9. It was then contended by Mr. Bora that though the Rent Controller had recorded a finding that the petitioner had not committed willful default, while reversing this finding the Appellate Authority had merely stated that the petitioner had committed default in payment of rent. Mr. Bora submitted that in the absence of clear finding on the part of the Appellate Court that the petitioner had committed the alleged default wilfully, the proviso to sub-section (2) of section 15 of the Act would operate and in that case it was incumbent for the Appellate Authority to give a reasonable time to the petitioner to pay or tender the rent to the respondent. Mr. Bora, therefore, submitted that the Appellate Authority had ignored this proviso and had erred in confirming the order of the Rent Controller without giving opportunity to the petitioner to pay the rent up-to-date.

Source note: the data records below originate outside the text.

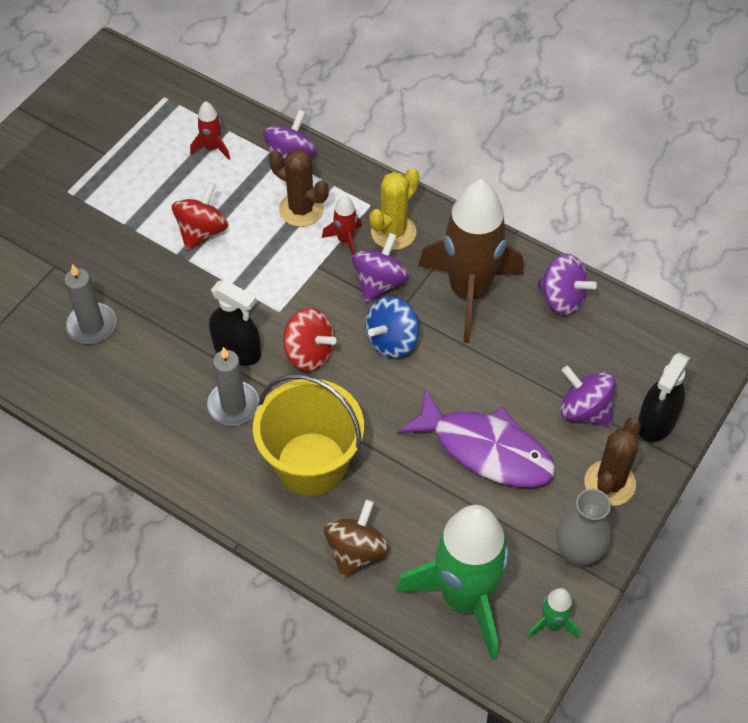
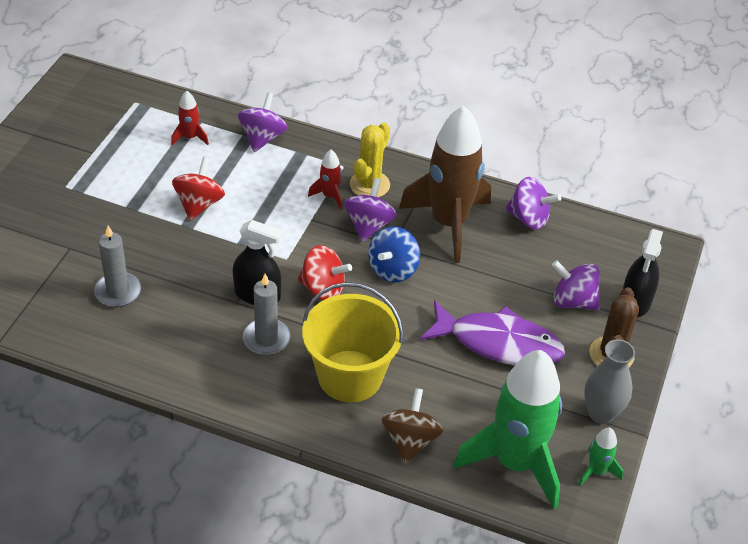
camera: 15 degrees left, 10 degrees down
brown cactus [269,149,329,227] -> none

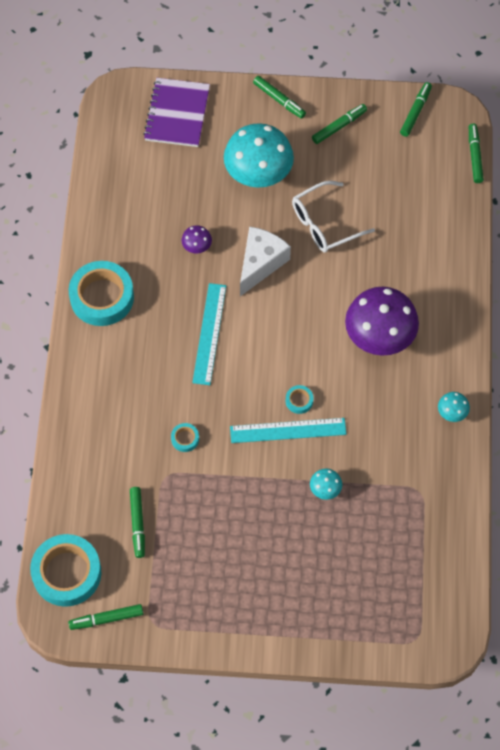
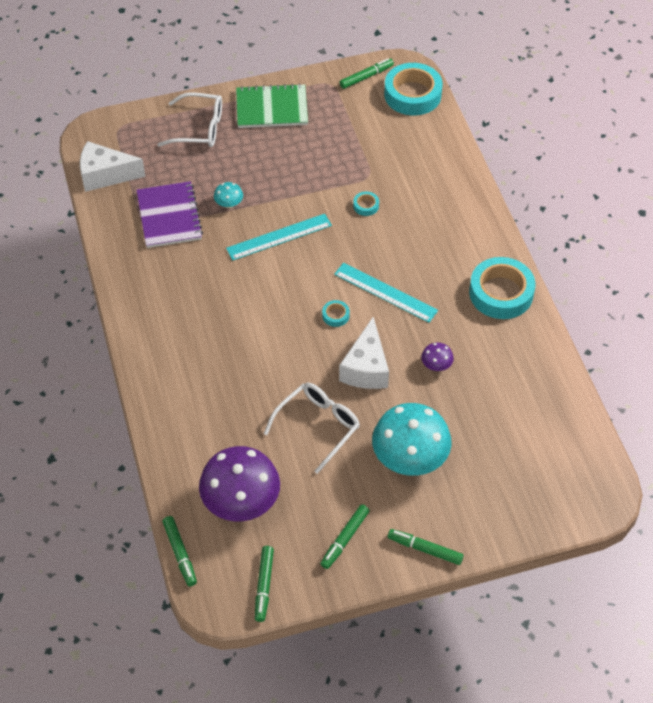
camera: 160 degrees right, 10 degrees down
green marker [130,487,145,558] -> none
purple notebook [143,78,210,147] -> purple notebook moved to [137,181,203,248]
turquoise ruler [192,283,226,385] -> turquoise ruler turned 45 degrees counterclockwise [334,263,438,323]
turquoise tape [286,385,313,414] -> turquoise tape moved to [322,300,350,327]
purple mushroom [345,287,419,356] -> purple mushroom moved to [199,446,280,522]
turquoise mushroom [438,392,470,422] -> none
none -> white cheese [80,141,146,192]
none -> white glasses [157,92,222,147]
none -> green notebook [236,83,308,128]

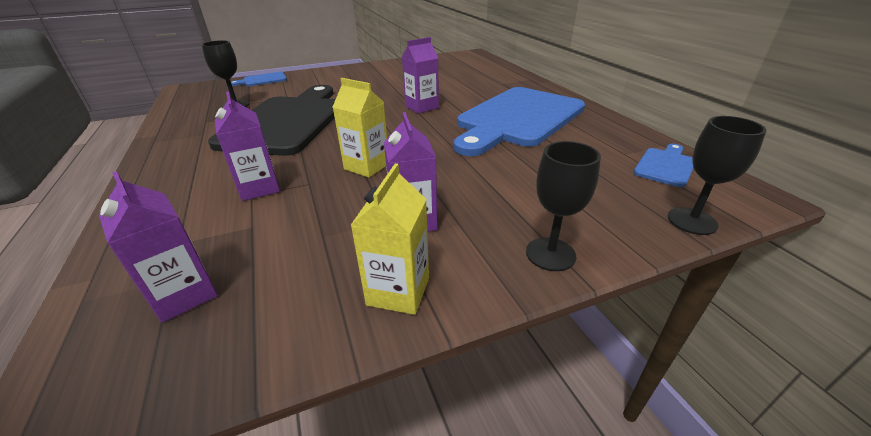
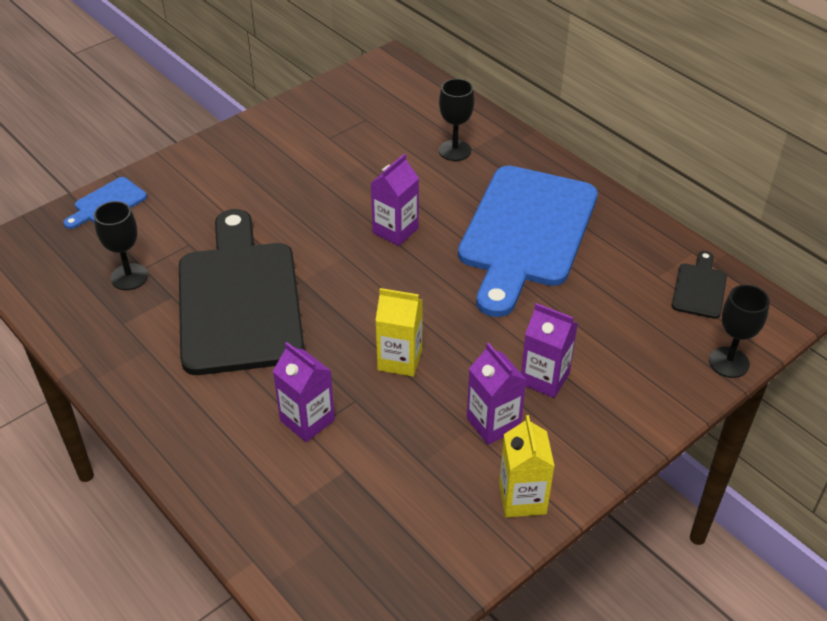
camera: 20 degrees left, 10 degrees up
purple carton [99,171,218,323] -> purple carton moved to [521,303,578,398]
black goblet [526,141,601,271] -> black goblet moved to [439,79,474,161]
blue cutting board [634,144,693,187] -> black cutting board [671,251,727,319]

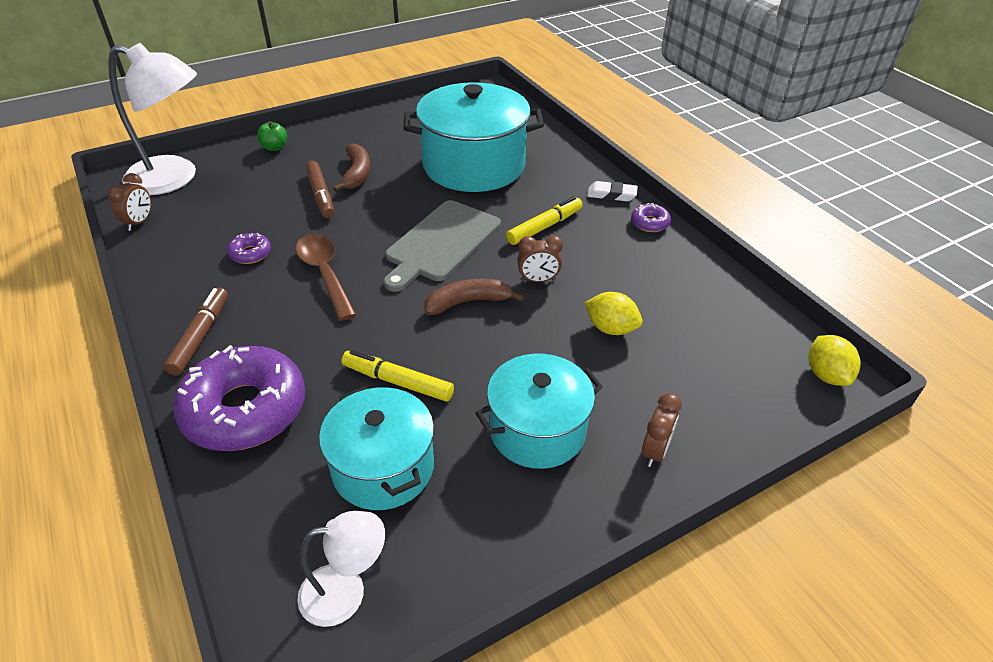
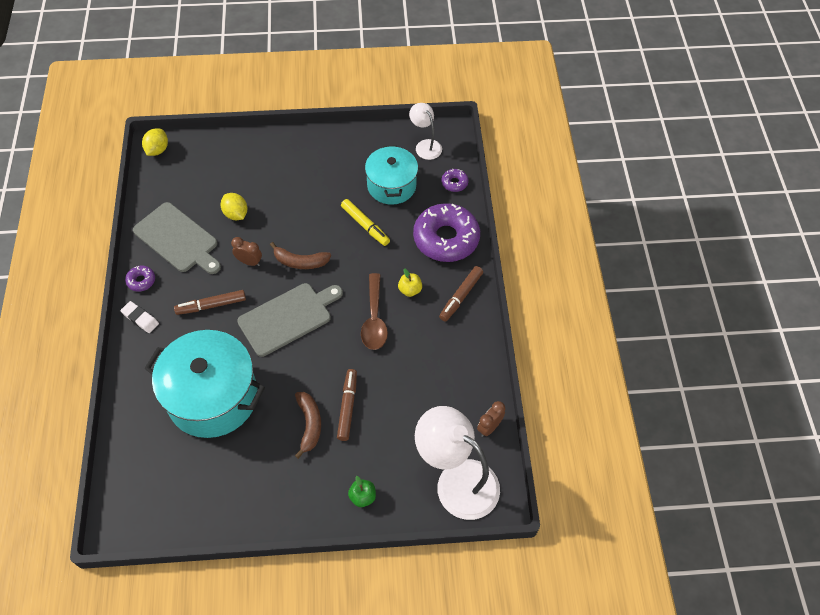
camera: 155 degrees left, 15 degrees up
purple donut [227,233,271,264] -> purple donut moved to [441,169,468,192]
white lamp [297,511,385,627] -> white lamp turned 45 degrees clockwise [409,103,442,160]
brown banana [333,143,370,192] -> brown banana turned 150 degrees clockwise [295,392,321,459]
turquoise pot [475,354,603,469] -> none
yellow marker [506,196,583,245] -> brown marker [174,290,246,315]
brown clock [642,393,682,467] -> none
none -> grey cutting board [133,202,221,274]
none -> yellow apple [398,268,422,297]

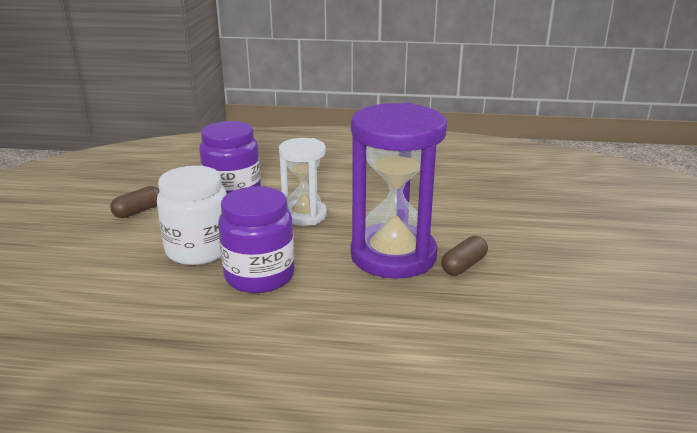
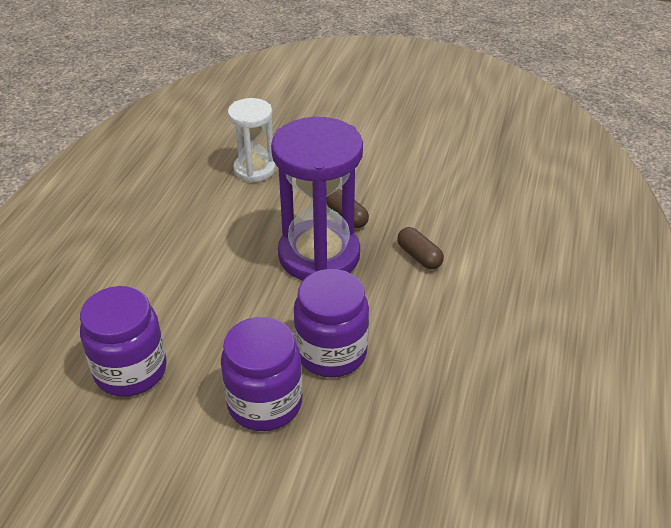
camera: 80 degrees left, 15 degrees up
brown capsule [110,186,160,218] -> brown capsule moved to [397,227,444,269]
white jar [157,166,227,265] -> purple jar [221,317,303,431]
white hourglass [279,138,327,226] -> white hourglass moved to [228,98,276,182]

10. It is true that the Appellate Authority has not used the word 'wilful' while discussing this aspect of the case. However, if one goes through the relevant portion of the judgement it would be abundantly clear that the Appellate Authority was of the view that the petitioner had committed defaults wilfully. In this connection it may be noted that the Appellate Authority has taken into considerations, the way the petitioner has been paying the rent. This has been done to find out whether the petitioner had deliberately omitted to pay the rent. It is not, therefore, possible to come to the conclusion, merely because the Appellate Authority has not used the word 'wilful', that the authority was of the view that default has not been wilfully committed. One has to see the tenor of the judgement and mere omission of a word here or there cannot turn the scales. I, therefore, do not find any substance in this contention.
11. In so far as the change of user is concerned Mr. Bora submitted that the finding by both the authorities below against the petitioner had been recorded on insufficient and inadequate material on record. He submitted that the respondent had not adduced evidence to show positively that the petitioner had abandoned the use of the premises as a shop and had started using it for other purpose, namely residential. According to Mr. Bora, if the premises were used for an election campaign, it was only an additional user, but not change of user, since the petitioner continued his business of fair price shop in the premises. Here again both the authorities below have recorded a concurrent finding on the question of fact. This is not a case where it could be said that the finding has been recorded without any material whatsoever on record or that extraneous material was taken into consideration or that the finding is perverse. Obviously there is some material on record in this behalf. If the authorities below have drawn a particular conclusion from that material, it would not be permissible for the revisional Court to substitute its own finding for the finding of the authorities. Power of the revisional Court is restricted to correct jurisdictional error and not errors of fact or law. I am, therefore, unable to uphold the contention of Mr. Bora in this regard.
12. The result, therefore, is that the revision petitioner has failed on all counts and hence the revision stands dismissed with costs.